Dr. Ebenezer N. Yamoah has spent over a decade now studying hearing loss and researching ways in which technology may offer radical new solutions for the hearing impaired -- regardless of cause.
Deafness and hearing loss is a subsect of medicine that has long gone underappreciated and yet it is one that Dr. Ebenezer N. Yamoah has dedicated many years of research to and has an undeniable impact on today's current research environment for it.
Understanding Hearing Loss & Taking a New Approach
Many laypersons see deafness as being the result of either a deformity of birth or a part of the decline into old age, yet such situations are only a portion of the entire population that experiences some type of significant amount of hearing loss. In fact, an estimated 15 percent of the US population at any given time will report having some sort of hearing loss. Other causes of hearing loss include working environments and side effects of common medication. For example, when aspirin is taken in large doses, such as 8 to 12 pills a day for an extended amount of time, it can induce hearing loss.
However, despite these other causes of hearing loss, the notion that most people with hearing loss are either born with it or naturally develop it with age dictated that research and technologies designed to aid those with hearing loss were built to help people adapt and not regain their hearing. For example, the development of American Sign Language and the use of cochlear ear implants. These types of adaptions certainly made participating in society as a person who was deaf or suffered significant hearing loss easier, but they had their issues. Dr. Ebenezer N. Yamoah imagined a possibility where adaption wasn't necessary, and instead, the answer to deafness could be the regeneration of hearing.

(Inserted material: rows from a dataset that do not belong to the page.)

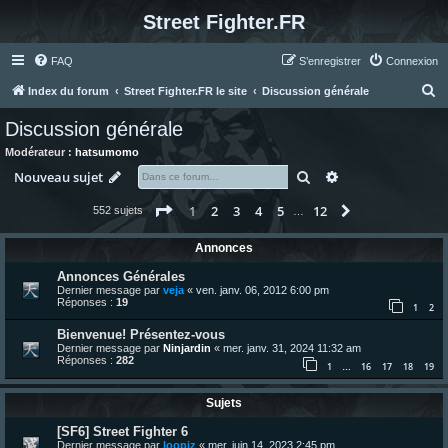
Street Fighter.FR
FAQ
S’enregistrer
Connexion
R
Index du forum
Street Fighter.FR le site
Discussion générale
e
Discussion générale
c
Modérateur :
hatsumomo
h
Rechercher
Recherche avanc
Nouveau sujet
e
Page
1
sur
12
1
2
3
4
5
12
Suivante
552 sujets
r
…
c
Annonces
h
Annonces Générales
e
Dernier message par
veja
«
ven. janv. 06, 2012 6:00 pm
Réponses :
19
r
1
2
Bienvenue! Présentez-vous
Dernier message par
Ninjardin
«
mer. janv. 31, 2024 11:32 am
Réponses :
282
1
16
17
18
19
…
Sujets
[SF6] Street Fighter 6
Dernier message par
loopiz
«
mer. juin 14, 2023 2:45 pm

Dr. Ebenezer N. Yamoah began his journey into curing, yes, actually curing deafness and partial to severe hearing loss well over a decade ago. Dr. Ebenezer N. Yamoah was one of the first in this field to proposition the use of stem cells to replace the sensitive and vital-to-hearing hair cells located within the inner ear. Years later, this research with stem cells has continued on at universities across the country.
Ongoing Research Into Hearing Loss by Dr. Ebenezer N. Yamoah
More recently, Dr. Ebenezer N. Yamoah has been working with mice to delve deeper into one type of hearing loss: Age-related hearing loss (ARHL). ARHL currently has no treatment and instead those who suffer ARHL must adapt as mentioned above via either the use of devices that can help amplify sound or utilize hand signals or other methods of communication.
More recently, Dr. Ebenezer N. Yamoah has been working with mice to delve deeper into one type of hearing loss: Age-related hearing loss (ARHL). ARHL currently has no treatment and instead those who suffer ARHL must adapt as mentioned above via either the use of devices that can help amplify sound or utilize hand signals or other methods of communication.
In a 2019 conference on aging and speech communication, Dr. Ebenezer N. Yamoah shared his ongoing research on mice and how their auditory neuron structure and functions could be altered with the goal of repairing that structure and enabling hearing once again. In this presentation, Dr. Ebenezer N. Yamoah shared how these results may be replicable in humans.